= Beginning of Section =

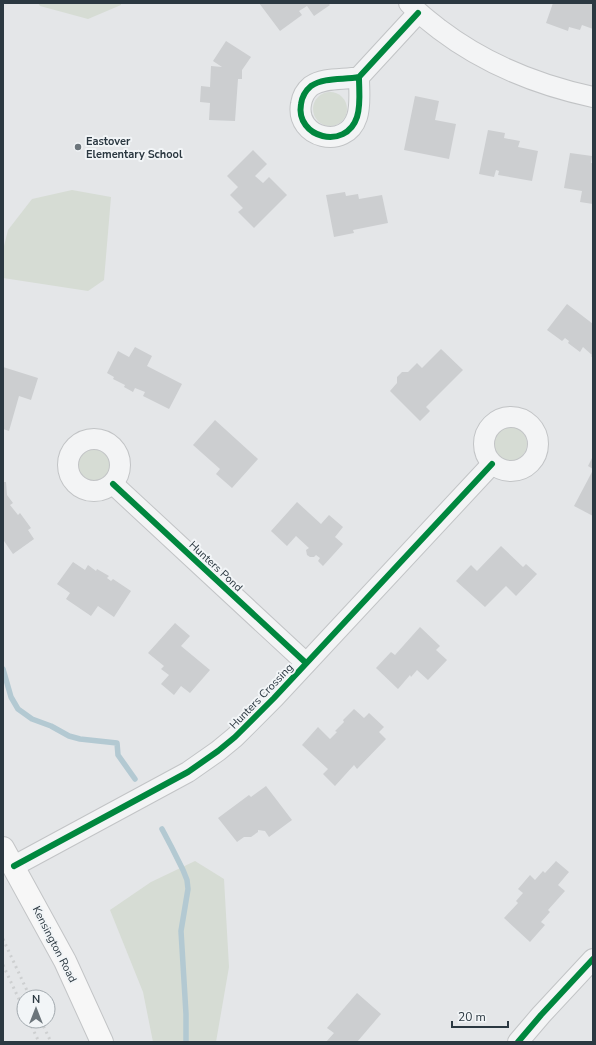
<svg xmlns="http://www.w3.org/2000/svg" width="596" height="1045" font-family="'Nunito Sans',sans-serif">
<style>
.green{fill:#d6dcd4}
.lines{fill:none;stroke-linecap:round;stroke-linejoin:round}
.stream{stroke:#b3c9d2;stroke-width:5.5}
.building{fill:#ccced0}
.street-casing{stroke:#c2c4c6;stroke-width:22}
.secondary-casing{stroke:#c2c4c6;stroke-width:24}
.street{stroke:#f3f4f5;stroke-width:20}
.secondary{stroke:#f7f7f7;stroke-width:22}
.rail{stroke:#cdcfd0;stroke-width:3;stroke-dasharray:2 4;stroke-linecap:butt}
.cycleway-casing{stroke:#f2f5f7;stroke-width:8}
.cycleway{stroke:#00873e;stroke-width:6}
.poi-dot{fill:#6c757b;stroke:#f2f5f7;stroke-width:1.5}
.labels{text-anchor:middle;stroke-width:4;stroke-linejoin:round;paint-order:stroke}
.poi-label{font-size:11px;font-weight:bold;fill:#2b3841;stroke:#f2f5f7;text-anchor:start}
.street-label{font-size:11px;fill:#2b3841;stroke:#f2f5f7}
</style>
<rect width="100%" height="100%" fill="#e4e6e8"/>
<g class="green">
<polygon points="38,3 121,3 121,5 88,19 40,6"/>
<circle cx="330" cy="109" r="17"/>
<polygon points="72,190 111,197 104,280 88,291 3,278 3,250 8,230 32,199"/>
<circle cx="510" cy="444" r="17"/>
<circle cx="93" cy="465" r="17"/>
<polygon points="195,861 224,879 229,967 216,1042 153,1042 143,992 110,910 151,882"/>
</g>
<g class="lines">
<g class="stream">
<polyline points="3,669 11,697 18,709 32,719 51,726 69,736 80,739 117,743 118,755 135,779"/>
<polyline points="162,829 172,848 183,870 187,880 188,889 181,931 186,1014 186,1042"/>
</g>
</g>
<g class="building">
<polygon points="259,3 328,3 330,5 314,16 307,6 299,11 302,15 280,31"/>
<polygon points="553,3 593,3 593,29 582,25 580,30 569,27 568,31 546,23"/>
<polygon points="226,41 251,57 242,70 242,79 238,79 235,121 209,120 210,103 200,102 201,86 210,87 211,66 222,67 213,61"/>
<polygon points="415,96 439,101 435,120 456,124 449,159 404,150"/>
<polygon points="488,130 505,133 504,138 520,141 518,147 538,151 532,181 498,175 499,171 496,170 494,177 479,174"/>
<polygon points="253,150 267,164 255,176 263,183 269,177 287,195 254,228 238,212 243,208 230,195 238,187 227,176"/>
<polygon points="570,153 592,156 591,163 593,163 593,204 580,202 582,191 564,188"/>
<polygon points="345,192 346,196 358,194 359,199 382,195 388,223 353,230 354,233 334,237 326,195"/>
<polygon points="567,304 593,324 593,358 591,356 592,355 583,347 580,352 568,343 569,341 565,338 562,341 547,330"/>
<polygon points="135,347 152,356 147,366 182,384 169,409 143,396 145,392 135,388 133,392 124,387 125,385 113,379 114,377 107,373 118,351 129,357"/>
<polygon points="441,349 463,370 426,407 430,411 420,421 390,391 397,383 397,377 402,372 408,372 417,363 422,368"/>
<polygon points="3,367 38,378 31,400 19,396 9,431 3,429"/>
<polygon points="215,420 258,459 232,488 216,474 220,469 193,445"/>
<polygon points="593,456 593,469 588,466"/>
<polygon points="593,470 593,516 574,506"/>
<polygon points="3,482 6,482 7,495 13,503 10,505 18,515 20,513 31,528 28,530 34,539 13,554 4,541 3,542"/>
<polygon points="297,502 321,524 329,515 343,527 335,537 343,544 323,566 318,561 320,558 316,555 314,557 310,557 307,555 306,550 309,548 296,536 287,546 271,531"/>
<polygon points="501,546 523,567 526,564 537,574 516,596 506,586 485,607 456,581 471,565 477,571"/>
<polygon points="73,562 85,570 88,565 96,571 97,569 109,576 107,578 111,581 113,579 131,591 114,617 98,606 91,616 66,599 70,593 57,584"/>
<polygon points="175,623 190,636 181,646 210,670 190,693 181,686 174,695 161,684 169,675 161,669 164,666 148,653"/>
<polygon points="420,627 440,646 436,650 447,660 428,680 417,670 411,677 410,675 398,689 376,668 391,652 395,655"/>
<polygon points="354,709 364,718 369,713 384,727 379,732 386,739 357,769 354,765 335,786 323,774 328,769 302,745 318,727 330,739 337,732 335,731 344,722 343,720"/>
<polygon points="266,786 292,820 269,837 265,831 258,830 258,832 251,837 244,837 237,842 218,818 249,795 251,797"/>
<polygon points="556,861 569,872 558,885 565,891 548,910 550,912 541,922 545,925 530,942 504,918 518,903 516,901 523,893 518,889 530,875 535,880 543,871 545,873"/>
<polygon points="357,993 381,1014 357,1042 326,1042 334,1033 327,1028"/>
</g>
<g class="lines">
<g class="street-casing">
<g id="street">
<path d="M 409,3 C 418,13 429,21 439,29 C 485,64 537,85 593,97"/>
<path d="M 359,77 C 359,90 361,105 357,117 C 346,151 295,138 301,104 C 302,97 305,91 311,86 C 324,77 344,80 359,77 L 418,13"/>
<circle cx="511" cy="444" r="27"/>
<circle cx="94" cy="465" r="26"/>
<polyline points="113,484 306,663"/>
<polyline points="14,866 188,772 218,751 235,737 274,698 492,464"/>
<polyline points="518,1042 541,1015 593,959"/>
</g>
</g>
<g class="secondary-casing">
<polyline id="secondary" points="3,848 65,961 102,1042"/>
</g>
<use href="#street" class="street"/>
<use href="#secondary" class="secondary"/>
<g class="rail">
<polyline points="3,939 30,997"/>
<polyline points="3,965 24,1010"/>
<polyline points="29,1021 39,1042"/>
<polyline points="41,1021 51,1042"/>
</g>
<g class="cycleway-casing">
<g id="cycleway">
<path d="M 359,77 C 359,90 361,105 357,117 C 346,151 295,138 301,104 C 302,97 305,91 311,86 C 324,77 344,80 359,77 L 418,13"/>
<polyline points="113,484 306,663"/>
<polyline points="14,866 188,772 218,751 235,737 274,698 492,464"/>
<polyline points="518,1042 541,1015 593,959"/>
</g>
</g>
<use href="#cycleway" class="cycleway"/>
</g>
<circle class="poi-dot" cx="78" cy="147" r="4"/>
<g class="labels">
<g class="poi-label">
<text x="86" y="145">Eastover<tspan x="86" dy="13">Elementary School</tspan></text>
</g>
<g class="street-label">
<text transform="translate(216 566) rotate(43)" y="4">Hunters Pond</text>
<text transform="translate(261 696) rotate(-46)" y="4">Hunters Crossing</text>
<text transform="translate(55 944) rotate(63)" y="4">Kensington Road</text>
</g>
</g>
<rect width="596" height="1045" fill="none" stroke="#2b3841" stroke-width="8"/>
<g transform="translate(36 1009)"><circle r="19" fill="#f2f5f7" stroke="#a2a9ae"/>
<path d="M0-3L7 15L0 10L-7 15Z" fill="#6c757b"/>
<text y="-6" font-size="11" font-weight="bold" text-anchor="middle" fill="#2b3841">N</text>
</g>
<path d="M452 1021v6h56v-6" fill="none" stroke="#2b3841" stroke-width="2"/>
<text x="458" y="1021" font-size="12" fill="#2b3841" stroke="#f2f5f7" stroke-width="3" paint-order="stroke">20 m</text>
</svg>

= End of Section =
= Beginning of Section =

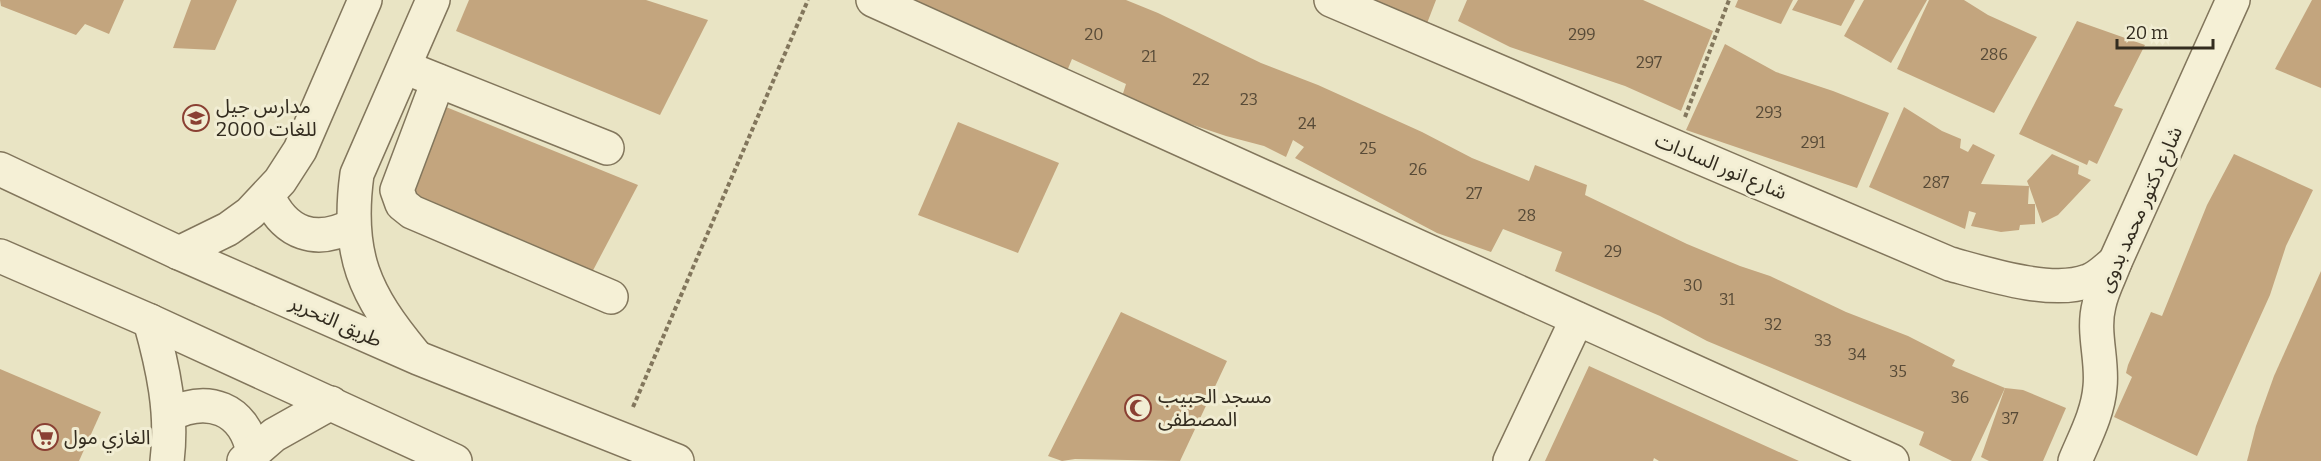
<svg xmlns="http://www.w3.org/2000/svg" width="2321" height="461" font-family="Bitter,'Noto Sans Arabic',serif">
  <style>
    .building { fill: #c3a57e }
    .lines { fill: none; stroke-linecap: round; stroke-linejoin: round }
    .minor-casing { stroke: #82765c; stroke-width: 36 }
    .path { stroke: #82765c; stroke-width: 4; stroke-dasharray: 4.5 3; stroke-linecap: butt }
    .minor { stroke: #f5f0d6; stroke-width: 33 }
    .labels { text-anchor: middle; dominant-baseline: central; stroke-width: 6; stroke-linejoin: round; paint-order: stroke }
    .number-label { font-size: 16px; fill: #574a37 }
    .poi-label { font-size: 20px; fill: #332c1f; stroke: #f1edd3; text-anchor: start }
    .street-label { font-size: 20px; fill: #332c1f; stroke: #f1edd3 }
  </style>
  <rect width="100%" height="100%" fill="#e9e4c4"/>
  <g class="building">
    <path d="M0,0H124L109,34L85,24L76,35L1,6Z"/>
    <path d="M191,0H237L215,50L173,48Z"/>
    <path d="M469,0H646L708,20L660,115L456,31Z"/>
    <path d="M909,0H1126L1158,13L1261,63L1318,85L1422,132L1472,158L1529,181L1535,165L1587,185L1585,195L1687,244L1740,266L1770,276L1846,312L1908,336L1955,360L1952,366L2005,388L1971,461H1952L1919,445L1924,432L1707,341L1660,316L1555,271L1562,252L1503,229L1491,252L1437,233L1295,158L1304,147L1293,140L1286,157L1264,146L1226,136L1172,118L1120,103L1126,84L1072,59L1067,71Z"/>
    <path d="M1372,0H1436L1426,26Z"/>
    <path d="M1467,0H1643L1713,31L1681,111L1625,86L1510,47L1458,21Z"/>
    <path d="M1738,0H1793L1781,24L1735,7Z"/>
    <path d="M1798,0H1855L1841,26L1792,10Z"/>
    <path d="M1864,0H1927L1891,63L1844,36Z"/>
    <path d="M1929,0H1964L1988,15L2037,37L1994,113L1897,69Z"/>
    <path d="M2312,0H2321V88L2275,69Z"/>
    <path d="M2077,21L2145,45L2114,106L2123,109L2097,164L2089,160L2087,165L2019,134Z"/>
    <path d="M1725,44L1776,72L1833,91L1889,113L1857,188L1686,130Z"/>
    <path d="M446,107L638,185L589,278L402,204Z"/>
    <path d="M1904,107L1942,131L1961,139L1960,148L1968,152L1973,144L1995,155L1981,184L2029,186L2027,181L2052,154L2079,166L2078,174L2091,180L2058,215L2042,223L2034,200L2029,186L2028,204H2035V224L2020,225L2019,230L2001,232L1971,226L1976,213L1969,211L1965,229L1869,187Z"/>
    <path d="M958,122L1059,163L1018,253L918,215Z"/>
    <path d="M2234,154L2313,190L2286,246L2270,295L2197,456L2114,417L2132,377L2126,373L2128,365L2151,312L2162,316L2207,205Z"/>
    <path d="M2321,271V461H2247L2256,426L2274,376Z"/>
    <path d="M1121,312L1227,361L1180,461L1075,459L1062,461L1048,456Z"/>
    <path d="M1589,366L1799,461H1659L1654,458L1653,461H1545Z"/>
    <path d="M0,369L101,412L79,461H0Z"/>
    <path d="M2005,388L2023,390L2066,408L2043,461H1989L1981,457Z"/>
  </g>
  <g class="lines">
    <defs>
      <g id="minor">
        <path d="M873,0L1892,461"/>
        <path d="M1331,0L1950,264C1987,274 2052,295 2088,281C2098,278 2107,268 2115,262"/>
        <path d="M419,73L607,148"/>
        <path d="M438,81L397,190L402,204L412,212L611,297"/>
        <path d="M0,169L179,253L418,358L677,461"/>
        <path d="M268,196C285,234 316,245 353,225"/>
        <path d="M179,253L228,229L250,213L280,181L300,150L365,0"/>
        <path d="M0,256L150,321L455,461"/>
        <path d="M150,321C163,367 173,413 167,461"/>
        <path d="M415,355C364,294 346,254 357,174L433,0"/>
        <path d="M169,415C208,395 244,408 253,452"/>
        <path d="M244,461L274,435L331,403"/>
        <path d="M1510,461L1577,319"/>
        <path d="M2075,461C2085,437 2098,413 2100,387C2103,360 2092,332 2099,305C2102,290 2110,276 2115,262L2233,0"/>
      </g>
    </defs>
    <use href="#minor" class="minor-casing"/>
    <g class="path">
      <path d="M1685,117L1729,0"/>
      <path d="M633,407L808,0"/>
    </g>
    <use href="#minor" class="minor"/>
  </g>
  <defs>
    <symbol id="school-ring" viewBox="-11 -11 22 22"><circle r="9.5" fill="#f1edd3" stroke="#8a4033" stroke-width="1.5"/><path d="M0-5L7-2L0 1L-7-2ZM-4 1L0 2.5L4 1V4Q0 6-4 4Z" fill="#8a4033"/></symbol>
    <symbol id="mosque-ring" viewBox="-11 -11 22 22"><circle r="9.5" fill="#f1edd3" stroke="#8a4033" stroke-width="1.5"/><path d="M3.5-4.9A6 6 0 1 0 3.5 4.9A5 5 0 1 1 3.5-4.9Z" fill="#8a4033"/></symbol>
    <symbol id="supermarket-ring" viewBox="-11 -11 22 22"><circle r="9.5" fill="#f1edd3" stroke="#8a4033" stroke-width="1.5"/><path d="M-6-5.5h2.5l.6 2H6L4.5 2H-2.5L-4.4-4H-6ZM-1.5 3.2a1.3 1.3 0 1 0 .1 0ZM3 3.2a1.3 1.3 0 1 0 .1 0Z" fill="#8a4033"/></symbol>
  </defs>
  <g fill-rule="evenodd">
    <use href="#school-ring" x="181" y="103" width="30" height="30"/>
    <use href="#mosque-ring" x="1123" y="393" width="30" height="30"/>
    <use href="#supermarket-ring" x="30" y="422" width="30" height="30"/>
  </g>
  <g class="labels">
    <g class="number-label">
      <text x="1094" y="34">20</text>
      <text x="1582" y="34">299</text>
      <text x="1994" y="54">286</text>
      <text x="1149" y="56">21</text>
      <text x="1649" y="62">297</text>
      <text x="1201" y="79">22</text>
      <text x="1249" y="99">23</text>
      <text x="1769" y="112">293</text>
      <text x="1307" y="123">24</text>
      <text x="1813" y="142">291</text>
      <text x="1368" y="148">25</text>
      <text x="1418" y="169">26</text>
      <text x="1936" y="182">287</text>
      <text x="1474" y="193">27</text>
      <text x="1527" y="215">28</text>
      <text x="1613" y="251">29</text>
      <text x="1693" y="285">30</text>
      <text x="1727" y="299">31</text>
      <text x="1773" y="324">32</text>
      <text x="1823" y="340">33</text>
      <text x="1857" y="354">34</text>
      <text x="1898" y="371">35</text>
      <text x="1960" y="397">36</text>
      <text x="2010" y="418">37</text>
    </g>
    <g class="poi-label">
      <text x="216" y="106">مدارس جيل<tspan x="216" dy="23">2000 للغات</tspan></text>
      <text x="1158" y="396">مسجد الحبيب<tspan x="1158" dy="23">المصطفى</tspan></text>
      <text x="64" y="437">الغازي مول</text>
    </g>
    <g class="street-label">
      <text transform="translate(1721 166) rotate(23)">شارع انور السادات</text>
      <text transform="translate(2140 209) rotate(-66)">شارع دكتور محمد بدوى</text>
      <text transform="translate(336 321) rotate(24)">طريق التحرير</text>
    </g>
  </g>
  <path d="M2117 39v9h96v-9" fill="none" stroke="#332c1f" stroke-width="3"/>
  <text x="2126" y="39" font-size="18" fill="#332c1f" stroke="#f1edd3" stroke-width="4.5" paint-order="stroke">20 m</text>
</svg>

= End of Section =

State how many lines of the data above contain the string "serif", leaving out everything but the number.

Your response
2